The inside story of stalled negotiations


I spent years trying to locate Derek Chang, to no avail, and eventually gave up trying. But a tip from a source this summer — ”Last I heard, he’s in Singapore” — re-started the search and led me, eventually, to Chang.

To the executive vice president for content strategy for DirecTV (i.e., it lead negotiator) prior to the launch of the Pac-12 Networks.

Turns out, Chang does not hate the Pac-12. In fact, he’s a Stanford business school grad who took endless heat from classmates for not signing a carriage deal with the conference.

(During one of our conversations, Chang joked that the blowback was so severe, he was forced to leave the country for a new job.)

“I saw those guys a couple years ago at the (Pac-12) basketball game in Shanghai,’’ Chang said of the conference brass, including commissioner Larry Scott. “We still have a good relationship.’’

Locating Chang, who works for Scripps and is now based in London, was a breakthrough in my attempt to piece together the details of the stalled negotiations between the Pac-12 and DirecTV.

Even better: Chang agreed to talk on the record, to the extent that he could recollect, about the impasse that began in the spring of 2011 and remains in place today.

(To this point, the only DirecTV comments that I’m aware of are generic news releases and website splatterings.)

The account below is based on interviews with Chang, Scott and numerous other Hotline sources with direct knowledge of the Pac-12 Networks negotiations with DirecTV (and other distributors) during the pre- and post-launch windows.

You can blame one side or the other — you can curse DTV or rail against Scott and the Pac-12 — but ultimately, both sides made business decisions that served their best interests … and led them down paths that would never intersect.

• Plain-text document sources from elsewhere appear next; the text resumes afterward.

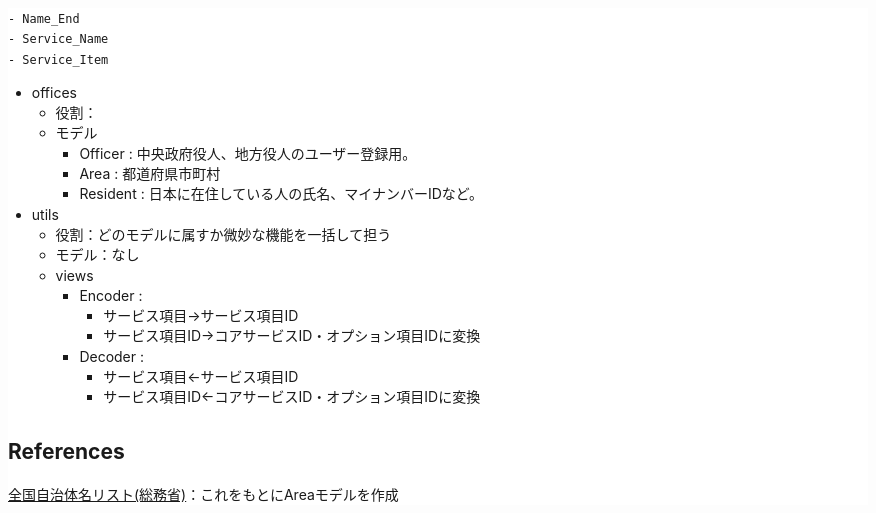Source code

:    - Name_End
    - Service_Name
    - Service_Item
- offices
  - 役割：
  - モデル
    - Officer : 中央政府役人、地方役人のユーザー登録用。
    - Area : 都道府県市町村
    - Resident : 日本に在住している人の氏名、マイナンバーIDなど。
- utils
  - 役割：どのモデルに属すか微妙な機能を一括して担う
  - モデル：なし
  - views
    - Encoder : 
      - サービス項目→サービス項目ID
      - サービス項目ID→コアサービスID・オプション項目IDに変換
    - Decoder : 
      - サービス項目←サービス項目ID
      - サービス項目ID←コアサービスID・オプション項目IDに変換



## References

[全国自治体名リスト(総務省)](https://www.soumu.go.jp/denshijiti/code.html)：これをもとにAreaモデルを作成



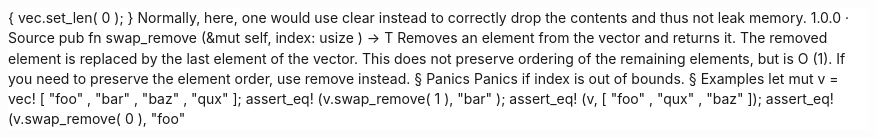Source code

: {
    vec.set_len(
0
);
}
Normally, here, one would use
clear
instead to correctly drop
the contents and thus not leak memory.
1.0.0
·
Source
pub fn
swap_remove
(&mut self, index:
usize
) -> T
Removes an element from the vector and returns it.
The removed element is replaced by the last element of the vector.
This does not preserve ordering of the remaining elements, but is
O
(1).
If you need to preserve the element order, use
remove
instead.
§
Panics
Panics if
index
is out of bounds.
§
Examples
let
mut
v =
vec!
[
"foo"
,
"bar"
,
"baz"
,
"qux"
];
assert_eq!
(v.swap_remove(
1
),
"bar"
);
assert_eq!
(v, [
"foo"
,
"qux"
,
"baz"
]);
assert_eq!
(v.swap_remove(
0
),
"foo"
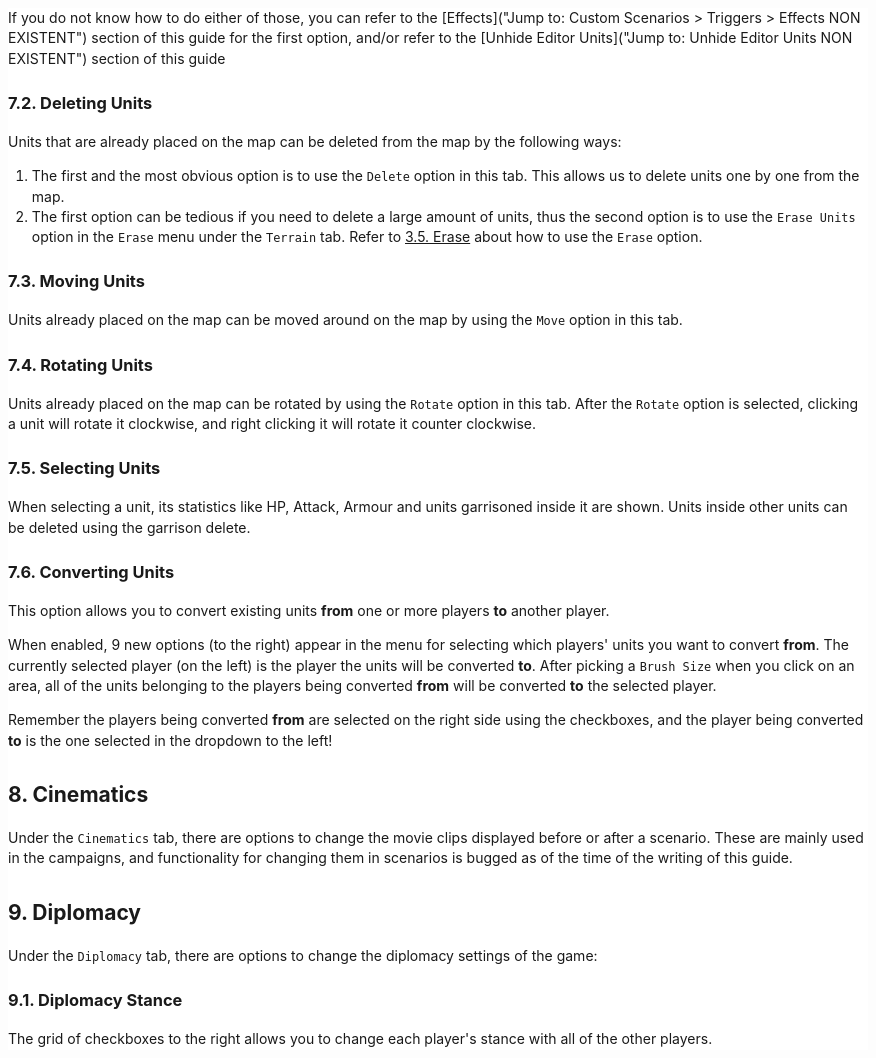 If you do not know how to do either of those, you can refer to the [Effects]("Jump to: Custom Scenarios > Triggers > Effects NON EXISTENT") section of this guide for the first option, and/or refer to the [Unhide Editor Units]("Jump to: Unhide Editor Units NON EXISTENT") section of this guide

### 7.2. Deleting Units
Units that are already placed on the map can be deleted from the map by the following ways:

1. The first and the most obvious option is to use the `Delete` option in this tab. This allows us to delete units one by one from the map.
2. The first option can be tedious if you need to delete a large amount of units, thus the second option is to use the `Erase Units` option in the `Erase` menu under the `Terrain` tab. Refer to [3.5. Erase](./#35-erase "Jump to: 3.5. Erase") about how to use the `Erase` option.

### 7.3. Moving Units
Units already placed on the map can be moved around on the map by using the `Move` option in this tab.

### 7.4. Rotating Units
Units already placed on the map can be rotated by using the `Rotate` option in this tab. After the `Rotate` option is selected, clicking a unit will rotate it clockwise, and right clicking it will rotate it counter clockwise.

### 7.5. Selecting Units 
When selecting a unit, its statistics like HP, Attack, Armour and units garrisoned inside it are shown. Units inside other units can be deleted using the garrison delete.

### 7.6. Converting Units
This option allows you to convert existing units **from** one or more players **to** another player.

When enabled, 9 new options (to the right) appear in the menu for selecting which players' units you want to convert **from**. The currently selected player (on the left) is the player the units will be converted **to**. After picking a `Brush Size` when you click on an area, all of the units belonging to the players being converted **from** will be converted **to** the selected player.

Remember the players being converted **from** are selected on the right side using the checkboxes, and the player being converted **to** is the one selected in the dropdown to the left!

## 8. Cinematics
Under the `Cinematics` tab, there are options to change the movie clips displayed before or after a scenario. These are mainly used in the campaigns, and functionality for changing them in scenarios is bugged as of the time of the writing of this guide.

## 9. Diplomacy
Under the `Diplomacy` tab, there are options to change the diplomacy settings of the game:

### 9.1. Diplomacy Stance
The grid of checkboxes to the right allows you to change each player's stance with all of the other players.
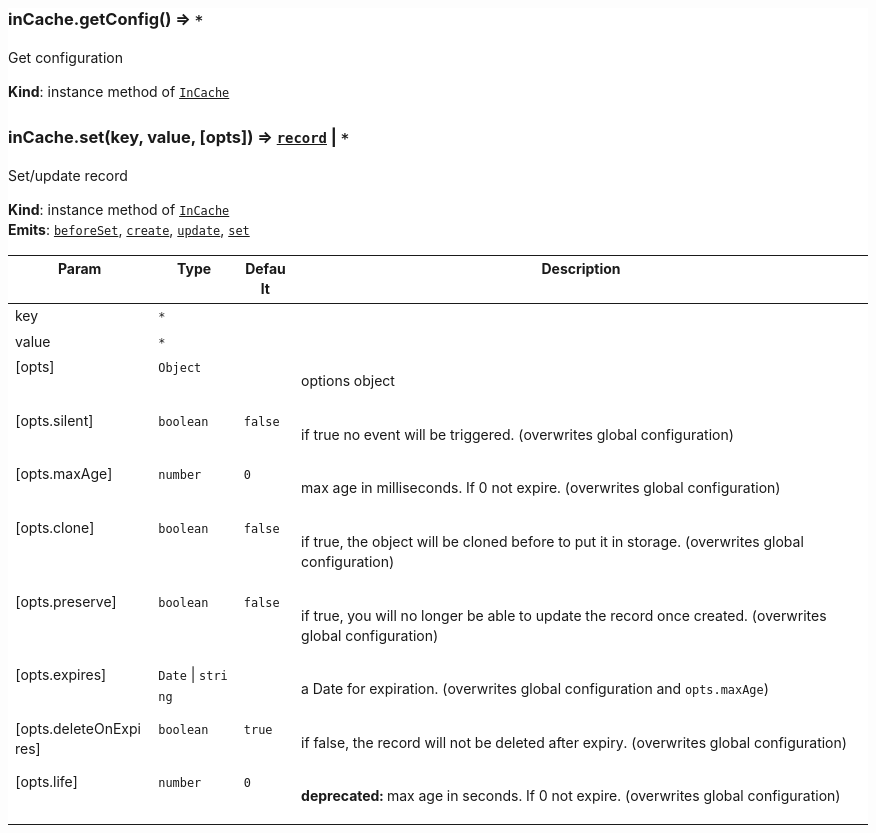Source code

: </table>

<a name="InCache+getConfig"></a>

### inCache.getConfig() ⇒ <code>\*</code>
Get configuration

**Kind**: instance method of [<code>InCache</code>](#InCache)  
<a name="InCache+set"></a>

### inCache.set(key, value, [opts]) ⇒ [<code>record</code>](#InCache..record) \| <code>\*</code>
Set/update record

**Kind**: instance method of [<code>InCache</code>](#InCache)  
**Emits**: [<code>beforeSet</code>](#InCache+event_beforeSet), [<code>create</code>](#InCache+event_create), [<code>update</code>](#InCache+event_update), [<code>set</code>](#InCache+event_set)  
<table>
  <thead>
    <tr>
      <th>Param</th><th>Type</th><th>Default</th><th>Description</th>
    </tr>
  </thead>
  <tbody>
<tr>
    <td>key</td><td><code>*</code></td><td></td><td></td>
    </tr><tr>
    <td>value</td><td><code>*</code></td><td></td><td></td>
    </tr><tr>
    <td>[opts]</td><td><code>Object</code></td><td></td><td><p>options object</p>
</td>
    </tr><tr>
    <td>[opts.silent]</td><td><code>boolean</code></td><td><code>false</code></td><td><p>if true no event will be triggered. (overwrites global configuration)</p>
</td>
    </tr><tr>
    <td>[opts.maxAge]</td><td><code>number</code></td><td><code>0</code></td><td><p>max age in milliseconds. If 0 not expire. (overwrites global configuration)</p>
</td>
    </tr><tr>
    <td>[opts.clone]</td><td><code>boolean</code></td><td><code>false</code></td><td><p>if true, the object will be cloned before to put it in storage. (overwrites global configuration)</p>
</td>
    </tr><tr>
    <td>[opts.preserve]</td><td><code>boolean</code></td><td><code>false</code></td><td><p>if true, you will no longer be able to update the record once created. (overwrites global configuration)</p>
</td>
    </tr><tr>
    <td>[opts.expires]</td><td><code>Date</code> | <code>string</code></td><td></td><td><p>a Date for expiration. (overwrites global configuration and <code>opts.maxAge</code>)</p>
</td>
    </tr><tr>
    <td>[opts.deleteOnExpires]</td><td><code>boolean</code></td><td><code>true</code></td><td><p>if false, the record will not be deleted after expiry. (overwrites global configuration)</p>
</td>
    </tr><tr>
    <td>[opts.life]</td><td><code>number</code></td><td><code>0</code></td><td><p><strong>deprecated:</strong> max age in seconds. If 0 not expire. (overwrites global configuration)</p>
</td>
    </tr>  </tbody>
</table>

The story begins long before the stalemate appeared on the public radar. It begins in the early months of 2011, a full year-and-a-half before the expiration of the Pac-12’s media rights deal with ESPN and Fox.

“We didn’t have a specific model for a TV network predetermined,’’ Scott recalled. “We were the conference of champions. We felt we should have a platform for the student athletes. From a brand perspective and a DNA perspective, if we were the best in the country, we ought to show it.

“But the RSNs (Fox’s array of Regional Sports Networks) were a mixed bag. A lot of games were not available regionally. There was a tremendous deficit of coverage of football and basketball. And outside of sports, we felt it would be great if we could create an asset for the conference — having control, not just licensor rights, had appeal.

“So we hired media advisors and tried to find the optimal balance between maximum revenue and maximum national exposure, but also create our own network. We went to the marketplace, and most people tried to dissuade us — they told us not to start our own network. But we were determined.”

Scott went first to ESPN and Fox and discussed a model similar to the Big Ten Network — a joint venture with financial guarantees and carriage leverage. He described the discussions as “meaningful” and even received proposals.

“We decided the best way to go was to unbundle the Tier 1 (content) from the rest of it. We felt that if we separated the content, our opportunities would be better.”

On May 3, the conference unveiled the $3 billion Tier 1 deal with ESPN and Fox — and, behind the scenes, immediately began courting partners for what would become the Pac-12 Networks.